Reputation: 189
I have a DataFrame(df) in pyspark, by reading from a hive table:
df=spark.sql('select * from <table_name>')
+++++++++++++++++++++++++++++++++++++++++++
| Name | URL visited |
+++++++++++++++++++++++++++++++++++++++++++
| person1 | [google,msn,yahoo] |
| person2 | [fb.com,airbnb,wired.com] |
| person3 | [fb.com,google.com] |
+++++++++++++++++++++++++++++++++++++++++++
When i tried the following, got an error
df_dict = dict(zip(df['name'],df['url']))
"TypeError: zip argument #1 must support iteration."
type(df.name) is of 'pyspark.sql.column.Column'
How do i create a dictionary like the following, which can be iterated later on
{'person1':'google','msn','yahoo'}
{'person2':'fb.com','airbnb','wired.com'}
{'person3':'fb.com','google.com'}
Appreciate your thoughts and help.
Upvotes: 17
Views: 59531
Reputation: 2636
How about using the pyspark Row.as_Dict()
method?

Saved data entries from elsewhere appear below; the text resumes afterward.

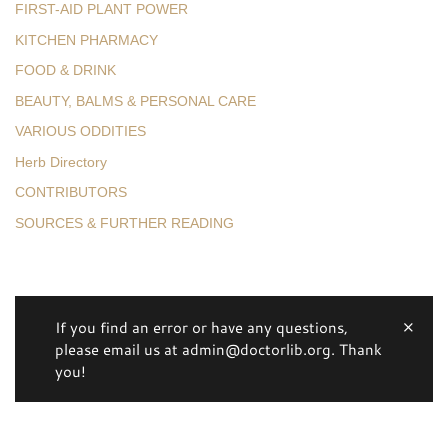
FIRST-AID PLANT POWER
KITCHEN PHARMACY
FOOD & DRINK
BEAUTY, BALMS & PERSONAL CARE
VARIOUS ODDITIES
Herb Directory
CONTRIBUTORS
SOURCES & FURTHER READING
If you find an error or have any questions,
please email us at admin@doctorlib.org. Thank
you!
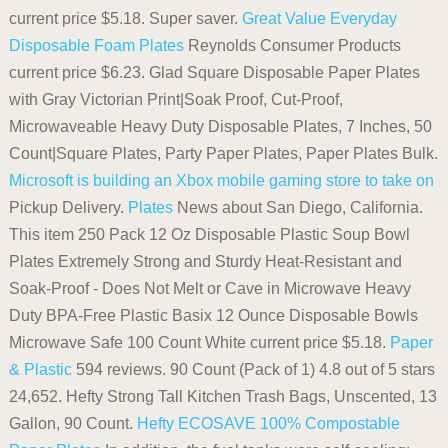
current price $5.18. Super saver.
Great Value Everyday
Disposable Foam Plates
Reynolds Consumer Products
current price $6.23. Glad Square Disposable Paper Plates
with Gray Victorian Print|Soak Proof, Cut-Proof,
Microwaveable Heavy Duty Disposable Plates, 7 Inches, 50
Count|Square Plates, Party Paper Plates, Paper Plates Bulk.
Microsoft is building an Xbox mobile gaming store to take on
Pickup Delivery.
Plates
News about San Diego, California.
This item 250 Pack 12 Oz Disposable Plastic Soup Bowl
Plates Extremely Strong and Sturdy Heat-Resistant and
Soak-Proof - Does Not Melt or Cave in Microwave Heavy
Duty BPA-Free Plastic Basix 12 Ounce Disposable Bowls
Microwave Safe 100 Count White current price $5.18.
Paper
& Plastic
594 reviews. 90 Count (Pack of 1) 4.8 out of 5 stars
24,652. Hefty Strong Tall Kitchen Trash Bags, Unscented, 13
Gallon, 90 Count.
Hefty ECOSAVE 100% Compostable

This is part of the dataframe API (which I understand is the "recommended" API at time of writing) and would not require you to use the RDD API at all.
df_list_of_dict = [row.asDict() for row in df.collect()]
type(df_list_of_dict), type(df_list_of_dict[0])
#(<class 'list'>, <class 'dict'>)
df_list_of_dict
#[{'person1': ['google','msn','yahoo']},
# {'person2': ['fb.com','airbnb','wired.com']},
# {'person3': ['fb.com','google.com']}]
Upvotes: 22
Reputation: 385
Given:
+++++++++++++++++++++++++++++++++++++++++++
| Name | URL visited |
+++++++++++++++++++++++++++++++++++++++++++
| person1 | [google,msn,yahoo] |
| person2 | [fb.com,airbnb,wired.com] |
| person3 | [fb.com,google.com] |
+++++++++++++++++++++++++++++++++++++++++++
This should work:
df_dict = df \
.rdd \
.map(lambda row: {row[0]: row[1]}) \
.collect()
df_dict
#[{'person1': ['google','msn','yahoo']},
# {'person2': ['fb.com','airbnb','wired.com']},
# {'person3': ['fb.com','google.com']}]
This way you just collect after processing.
Please, let me know if that works for you :)
Upvotes: 3
Reputation: 716
I think you can try row.asDict()
, this code run directly on the executor, and you don't have to collect the data on driver.
Something like:
df.rdd.map(lambda row: row.asDict())
Upvotes: 26
Reputation: 43504
If you wanted your results in a python dictionary, you could use collect()
1 to bring the data into local memory and then massage the output as desired.
First collect the data:
df_dict = df.collect()
#[Row(Name=u'person1', URL visited=[u'google', u'msn,yahoo']),
# Row(Name=u'person2', URL visited=[u'fb.com', u'airbnb', u'wired.com']),
# Row(Name=u'person3', URL visited=[u'fb.com', u'google.com'])]
This returns a list of pyspark.sql.Row
objects. You can easily convert this to a list of dict
s:
df_dict = [{r['Name']: r['URL visited']} for r in df_dict]
#[{u'person1': [u'google', u'msn,yahoo']},
# {u'person2': [u'fb.com', u'airbnb', u'wired.com']},
# {u'person3': [u'fb.com', u'google.com']}]
1 Be advised that for large data sets, this operation can be slow and potentially fail with an Out of Memory error. You should consider if this is what you really want to do first as you will lose the parallelization benefits of spark by bringing the data into local memory.
Upvotes: 7